* [EXCERTO DO DOCUMENTO]:
Uma atividade de elite Segundo Bruno Reis, sociólogo e professor na Universidade Autónoma de Lisboa, a expressão “ver o mar” remete no imaginário português ao “ir a banhos”, momento diretamente associado à pausa estival, ao ir de férias. “Mas, se pensarmos que no início do século XX ainda o conceito não fazia sentido na gramática social dos portugueses, pois ‘féria’ significava ter um salário, ao qual estaria associado o gozo de um tempo de descanso (e mais tarde remunerado)”, reflete, acrescentando que foi um longo recorrido até a massificação desta prática. “Se pensarmos que em 1911 (segundo os Censos), 60% da população era ruralizada e trabalhava na precariedade do pagamento ‘à jorna’”… Os restantes habitantes residiam em zonas urbanas, ocupando postos na indústria e serviços, mas que nas vésperas da 1ª República penavam por conseguir um dia de descanso”, continuou. Por isso, o cenário não era propriamente animador.  “O lazer, o descanso e o ócio eram atributos das classes abastadas. A lei que confere o direito ao tempo de descanso (remunerado) data de 1937 em Portugal, mas apenas com a chegada da democracia esse direito se generalizou e foi cumprido”, explica. 

Maria Antónia Pires de Almeida, investigadora auxiliar da Escola de Economia e Gestão da Universidade do Minho e investigadora do Centro de Investigação em Ciência Política, tem estudado o interior de Portugal, primeiro do ponto de vista da História e agora no da Ciência Política. “Descrevi a frequência das praias por parte das elites alentejanas no meu livro 1997. Família e Poder no Alentejo (Elites de Avis: 1886 – 1941), Lisboa, Edições Colibri”, explica a especialista, contando que, de facto, esta era “uma atividade de elite até meados do século XX”. “Para o interior foi até mais tarde”, acrescentou.

* [CONJUNTO DE EXERCÍCIOS]:
1/ De acordo com o texto sobre a praia como atividade de elite, de que ano data em Portugal a lei que confere o direito ao tempo de descanso remunerado?
2/ Retome o texto sobre a praia como atividade de elite a partir da última frase apresentada.

* [ENTRADAS FORNECIDAS]:
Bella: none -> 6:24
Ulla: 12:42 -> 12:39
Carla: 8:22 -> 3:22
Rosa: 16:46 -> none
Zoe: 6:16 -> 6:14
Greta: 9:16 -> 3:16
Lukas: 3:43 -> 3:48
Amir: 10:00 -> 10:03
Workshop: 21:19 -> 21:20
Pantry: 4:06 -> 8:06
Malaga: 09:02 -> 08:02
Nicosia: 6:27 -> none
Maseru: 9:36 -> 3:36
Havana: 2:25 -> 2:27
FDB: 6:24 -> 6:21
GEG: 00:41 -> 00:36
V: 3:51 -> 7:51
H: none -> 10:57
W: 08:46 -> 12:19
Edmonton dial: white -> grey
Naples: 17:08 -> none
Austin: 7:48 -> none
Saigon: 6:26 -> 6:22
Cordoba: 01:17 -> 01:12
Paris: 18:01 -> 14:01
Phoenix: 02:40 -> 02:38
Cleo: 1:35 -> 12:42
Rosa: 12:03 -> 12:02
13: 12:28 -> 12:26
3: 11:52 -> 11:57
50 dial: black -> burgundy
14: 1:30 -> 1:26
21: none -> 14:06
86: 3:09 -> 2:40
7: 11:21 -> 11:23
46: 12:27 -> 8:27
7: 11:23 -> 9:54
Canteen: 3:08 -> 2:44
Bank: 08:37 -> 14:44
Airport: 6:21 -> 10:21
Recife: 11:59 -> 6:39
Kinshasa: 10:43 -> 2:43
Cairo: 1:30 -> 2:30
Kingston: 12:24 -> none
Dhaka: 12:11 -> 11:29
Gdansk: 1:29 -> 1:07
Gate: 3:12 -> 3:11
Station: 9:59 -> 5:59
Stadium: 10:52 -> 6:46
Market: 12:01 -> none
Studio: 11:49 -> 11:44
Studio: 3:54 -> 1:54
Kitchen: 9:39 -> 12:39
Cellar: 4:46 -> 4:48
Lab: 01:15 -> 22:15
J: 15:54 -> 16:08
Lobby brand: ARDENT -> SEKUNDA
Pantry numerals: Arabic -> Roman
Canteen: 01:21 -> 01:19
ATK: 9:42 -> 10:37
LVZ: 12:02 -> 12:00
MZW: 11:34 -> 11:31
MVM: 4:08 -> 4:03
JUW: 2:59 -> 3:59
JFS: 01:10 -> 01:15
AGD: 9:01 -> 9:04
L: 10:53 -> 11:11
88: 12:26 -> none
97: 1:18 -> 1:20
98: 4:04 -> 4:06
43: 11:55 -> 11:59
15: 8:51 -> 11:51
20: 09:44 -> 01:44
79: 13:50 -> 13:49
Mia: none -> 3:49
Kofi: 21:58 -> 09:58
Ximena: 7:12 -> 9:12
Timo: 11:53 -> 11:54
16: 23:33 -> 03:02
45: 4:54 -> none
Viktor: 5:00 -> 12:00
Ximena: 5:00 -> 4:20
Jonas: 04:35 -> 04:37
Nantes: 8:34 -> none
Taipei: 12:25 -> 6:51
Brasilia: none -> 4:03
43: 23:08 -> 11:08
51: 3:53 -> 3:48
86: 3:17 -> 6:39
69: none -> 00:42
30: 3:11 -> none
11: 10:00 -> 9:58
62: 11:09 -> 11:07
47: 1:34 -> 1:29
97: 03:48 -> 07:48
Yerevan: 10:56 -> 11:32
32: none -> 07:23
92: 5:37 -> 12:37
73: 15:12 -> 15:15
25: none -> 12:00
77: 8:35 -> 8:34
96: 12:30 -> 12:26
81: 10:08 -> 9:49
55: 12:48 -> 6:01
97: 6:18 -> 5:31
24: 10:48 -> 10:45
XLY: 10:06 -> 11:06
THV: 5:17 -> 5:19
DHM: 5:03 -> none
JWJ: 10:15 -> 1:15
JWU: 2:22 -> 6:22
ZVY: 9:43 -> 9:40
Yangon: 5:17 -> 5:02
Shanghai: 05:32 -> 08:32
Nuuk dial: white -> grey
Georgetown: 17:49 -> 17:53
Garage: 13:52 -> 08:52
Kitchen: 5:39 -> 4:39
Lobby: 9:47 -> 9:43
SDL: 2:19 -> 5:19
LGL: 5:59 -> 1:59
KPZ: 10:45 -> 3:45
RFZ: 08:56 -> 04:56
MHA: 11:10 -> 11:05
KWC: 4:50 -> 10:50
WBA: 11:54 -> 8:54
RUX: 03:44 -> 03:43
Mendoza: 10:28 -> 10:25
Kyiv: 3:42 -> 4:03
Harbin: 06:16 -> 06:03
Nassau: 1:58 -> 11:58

* [RESULTADOS POR TAREFA]:
1/ Essa lei data de 1937.

2/
Segundo a investigadora, depois do 25 de abril de 1974 houve uma “democratização da frequência das praias”, mesmo para as pessoas do interior, com a participação das câmaras e das instituições locais. “Entrevistei muitas pessoas de vários níveis sociais de uma localidade alentejana que me contaram que passaram a ir pelo menos uns dias por ano à praia com excursões organizadas pela câmara, ou pela misericórdia local, ou por outras instituições ou clubes locais”, lembra.  
No que diz respeito aos alentejanos, sempre verificou um interesse maior das mulheres e das crianças, ficando o homem em casa a trabalhar nas terras. “As justificações para as estadias na praia prendiam-se com a temperatura mais baixa junto ao mar (os alentejanos sempre preferiram ir para as praias do norte, Figueira da Foz, Nazaré, para fugir ao calor do verão alentejano), a saúde e o interesse nas propriedades do mar e do sol para o crescimento das crianças, e as atrações de lazer que essas praias proporcionavam”, acredita.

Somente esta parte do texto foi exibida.